:: 原文段落 ::
-=-=-
第一百三十四章:曹雪芹寫《紅樓夢》

第一百三十四章:曹雪芹寫《紅樓夢》

曹雪芹寫《紅樓夢》:

曹雪芹名霑,字夢阮,「雪芹」是他的別號,又號芹圃、芹溪。約生於康熙五十四年(1715年),卒於乾隆二十七年(1763年)除夕。曹家在康熙朝盛極一時,曹璽、曹寅及其伯父曹顒、父親曹頫等任江寧織造一職前後達60餘年。曹寅工詩能詞,又是有名的藏書家,著名的《全唐詩》就是他主持刻印的。曹雪芹就是在這種繁盛榮華而又充滿書香氣的家境中度過了他到13歲為止的少年時代。

雍正即位后,曹頫被查辦革職,抄沒家產。曹家全部遷回北京后,曹雪芹曾在一所學堂當差,境遇潦倒,常常要靠賣畫才能維持生活。他最後流落到北京西郊的一個小山村,生活困頓。乾隆二十六年(1762年)秋,他唯一的愛子夭亡。不久,他也含恨謝世,只留下一位新娶不久的繼妻和一部未完成的書稿。《紅樓夢》第一回記述道:「曹雪芹於悼紅軒中批閱十載,增刪五次。」他去世時,全書僅完成前八十回和後面的一些殘稿。
-=-=-
:: 所示資料 ::
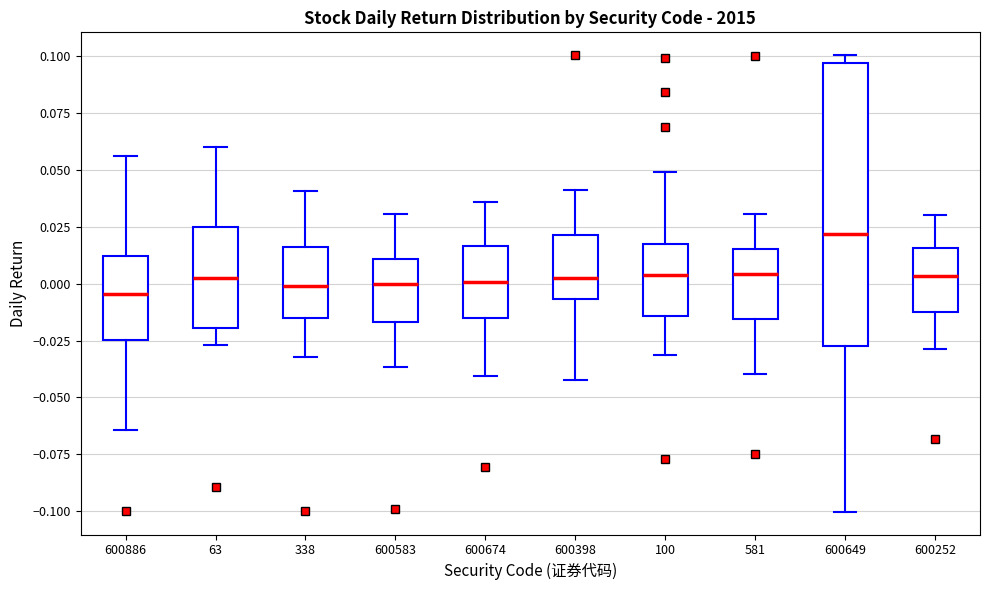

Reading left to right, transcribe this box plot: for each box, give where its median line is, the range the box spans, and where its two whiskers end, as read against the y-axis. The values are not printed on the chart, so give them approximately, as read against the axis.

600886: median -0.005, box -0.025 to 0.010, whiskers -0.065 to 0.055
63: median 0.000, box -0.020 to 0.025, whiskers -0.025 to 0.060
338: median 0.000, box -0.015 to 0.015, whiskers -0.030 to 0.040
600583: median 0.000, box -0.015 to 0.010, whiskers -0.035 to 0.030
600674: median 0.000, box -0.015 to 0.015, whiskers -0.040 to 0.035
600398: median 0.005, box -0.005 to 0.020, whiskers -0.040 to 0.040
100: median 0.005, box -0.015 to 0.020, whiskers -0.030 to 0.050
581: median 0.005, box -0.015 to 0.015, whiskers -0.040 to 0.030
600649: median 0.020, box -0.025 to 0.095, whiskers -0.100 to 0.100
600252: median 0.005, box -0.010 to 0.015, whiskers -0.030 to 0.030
-=-=-
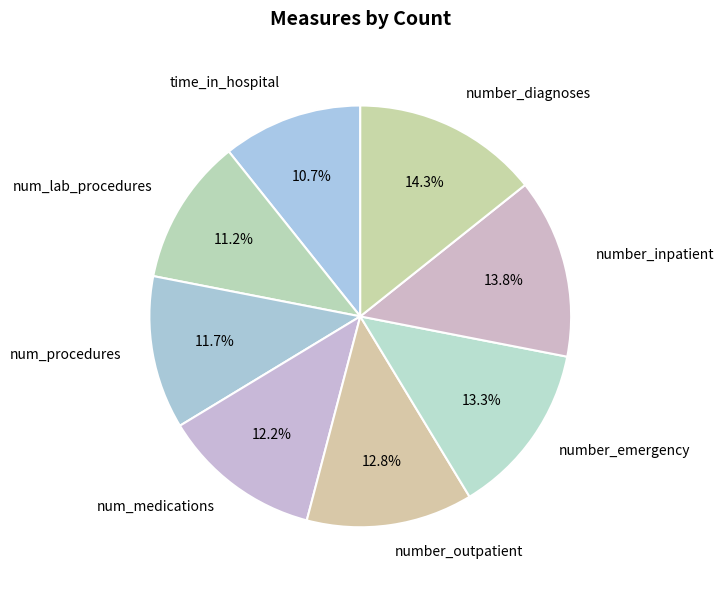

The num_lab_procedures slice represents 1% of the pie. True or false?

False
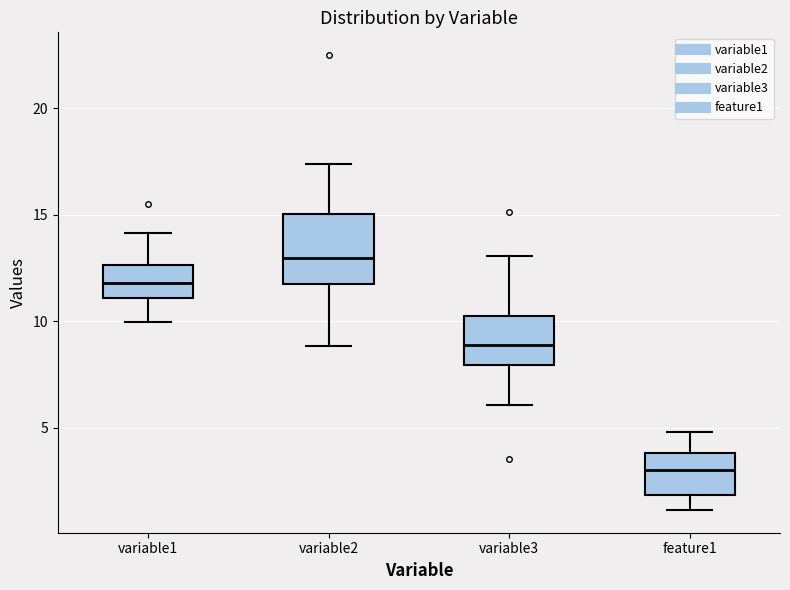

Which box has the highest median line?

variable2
-=-=-
:: 任務 1 ::
根據原文回答:
(a) 曹家擔任江寧織造一職前後共達多少年?
(b) 著名的《全唐詩》由誰主持刻印?
(c) 曹雪芹去世時,全書完成了哪些部分?
:: 任務 2 ::
請從原文中引錄一段,自「曹雪芹名霑,字夢阮,「雪芹」」起,至「了他到13歲為止的少年時代。」止,包括這兩處字句在內。
作答時只依據原文,不必參考記錄。

:: 參考答案 1 ::
(a) 60餘年。
(b) 曹寅。
(c) 前八十回和後面的一些殘稿。

:: 參考答案 2 ::
曹雪芹名霑,字夢阮,「雪芹」是他的別號,又號芹圃、芹溪。約生於康熙五十四年(1715年),卒於乾隆二十七年(1763年)除夕。曹家在康熙朝盛極一時,曹璽、曹寅及其伯父曹顒、父親曹頫等任江寧織造一職前後達60餘年。曹寅工詩能詞,又是有名的藏書家,著名的《全唐詩》就是他主持刻印的。曹雪芹就是在這種繁盛榮華而又充滿書香氣的家境中度過了他到13歲為止的少年時代。